**Stored data**:
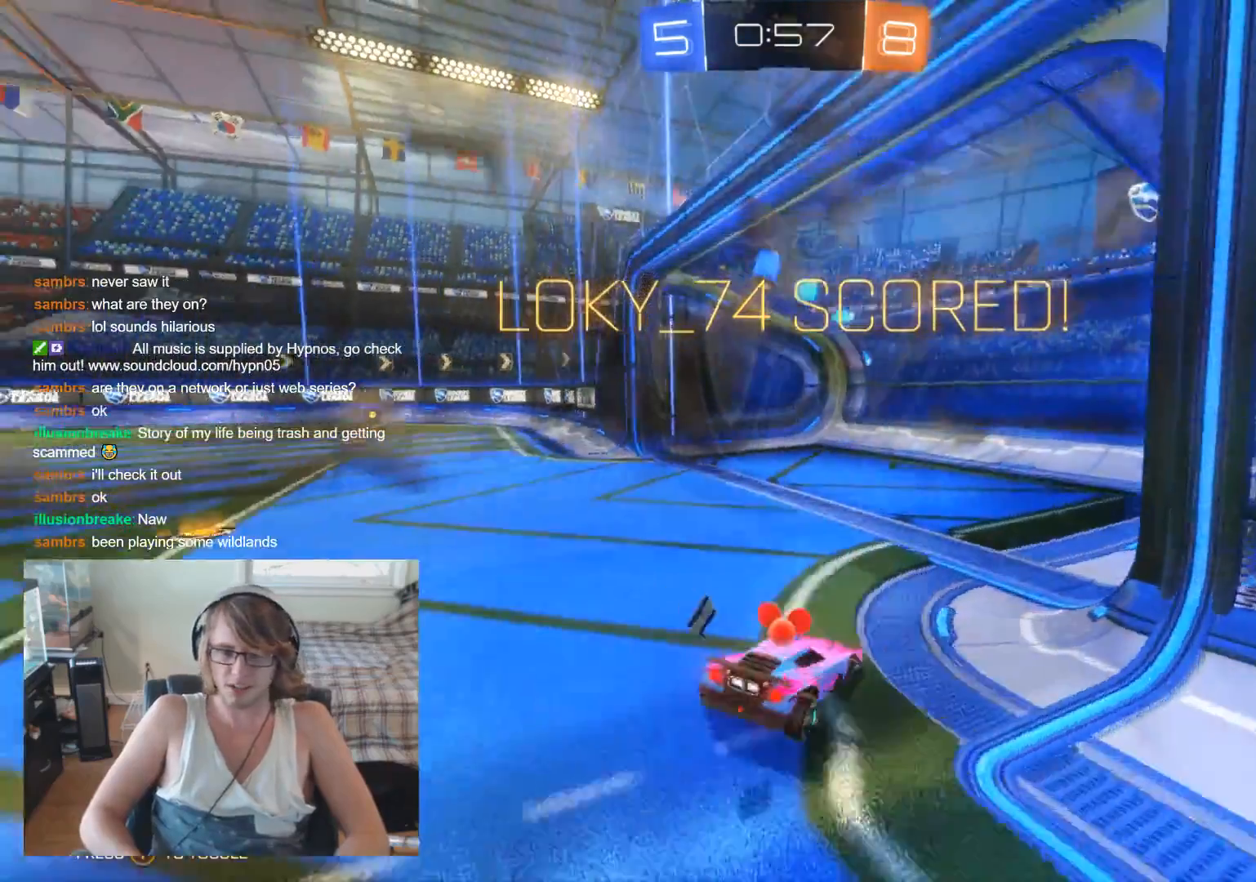
{"buttons": ["R2"], "left_stick": "center", "right_stick": "center", "events": [[300, "left_stick", "center"], [433, "R2", "down"]]}
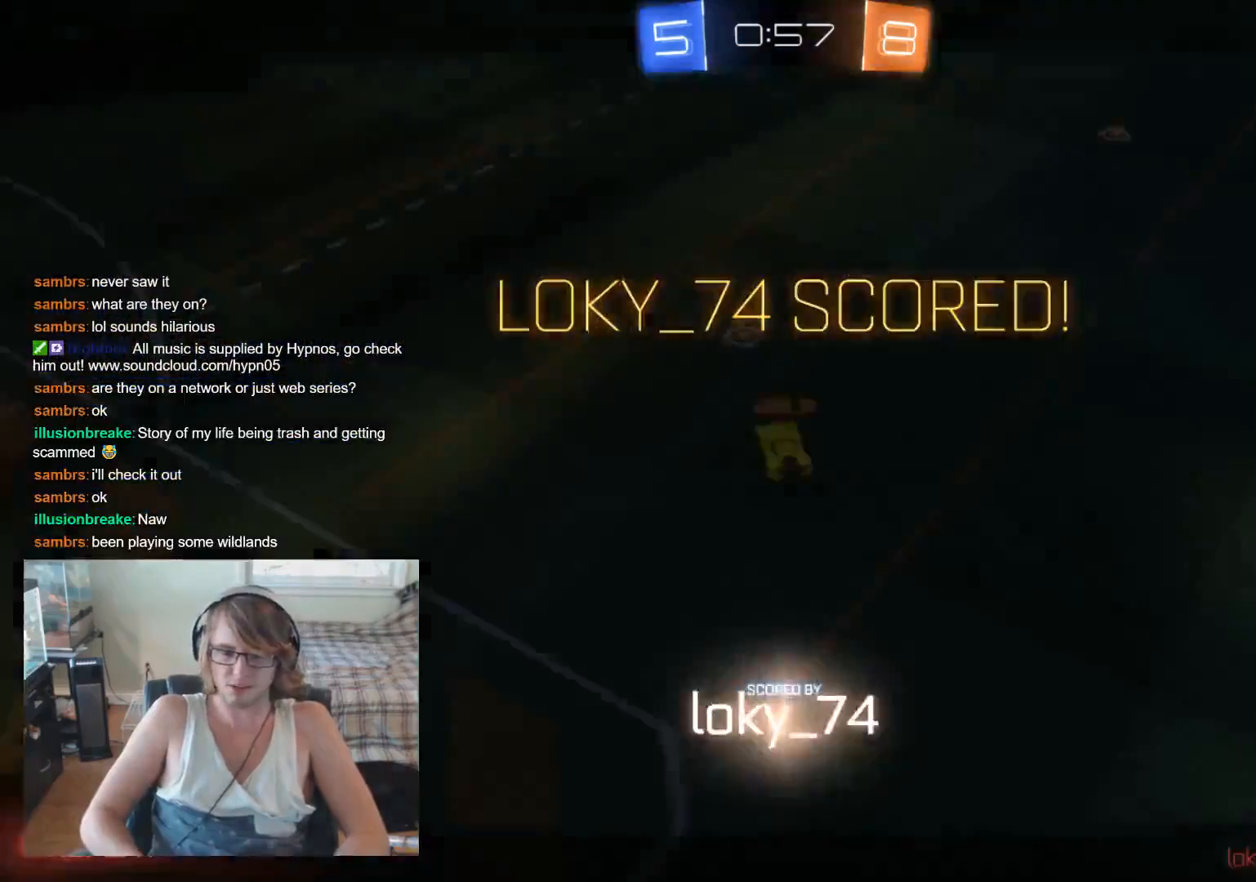
{"buttons": ["A", "R2"], "left_stick": "left", "right_stick": "center", "events": [[67, "left_stick", "left"], [500, "A", "down"]]}
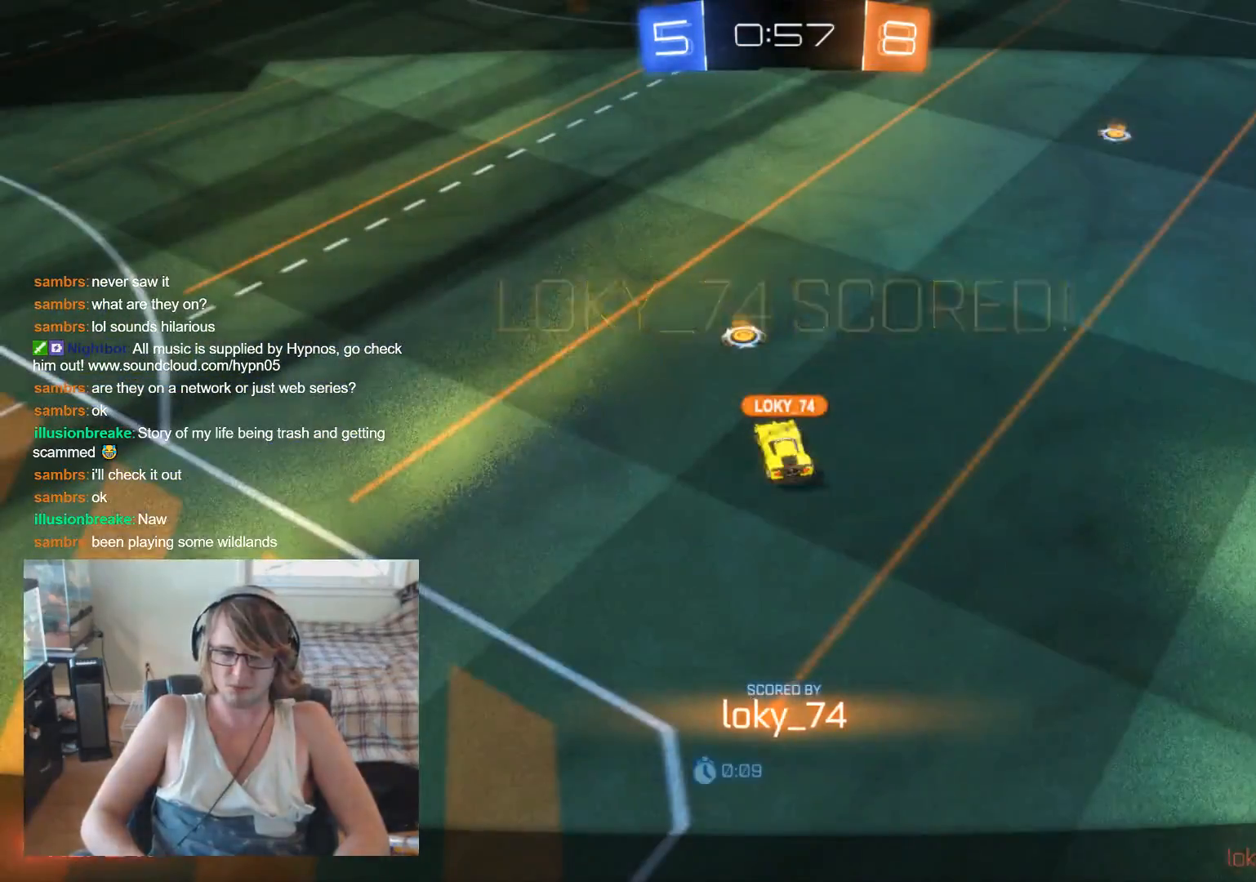
{"buttons": [], "left_stick": "center", "right_stick": "center", "events": [[100, "left_stick", "up-left"], [133, "R2", "up"], [200, "A", "up"], [467, "left_stick", "center"]]}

**Task goal**:
Without any pictures, print the whole listing again exactly as it stands.

**Answer below**:
{"buttons": ["R2"], "left_stick": "center", "right_stick": "center", "events": [[300, "left_stick", "center"], [433, "R2", "down"]]}
{"buttons": ["A", "R2"], "left_stick": "left", "right_stick": "center", "events": [[67, "left_stick", "left"], [500, "A", "down"]]}
{"buttons": [], "left_stick": "center", "right_stick": "center", "events": [[100, "left_stick", "up-left"], [133, "R2", "up"], [200, "A", "up"], [467, "left_stick", "center"]]}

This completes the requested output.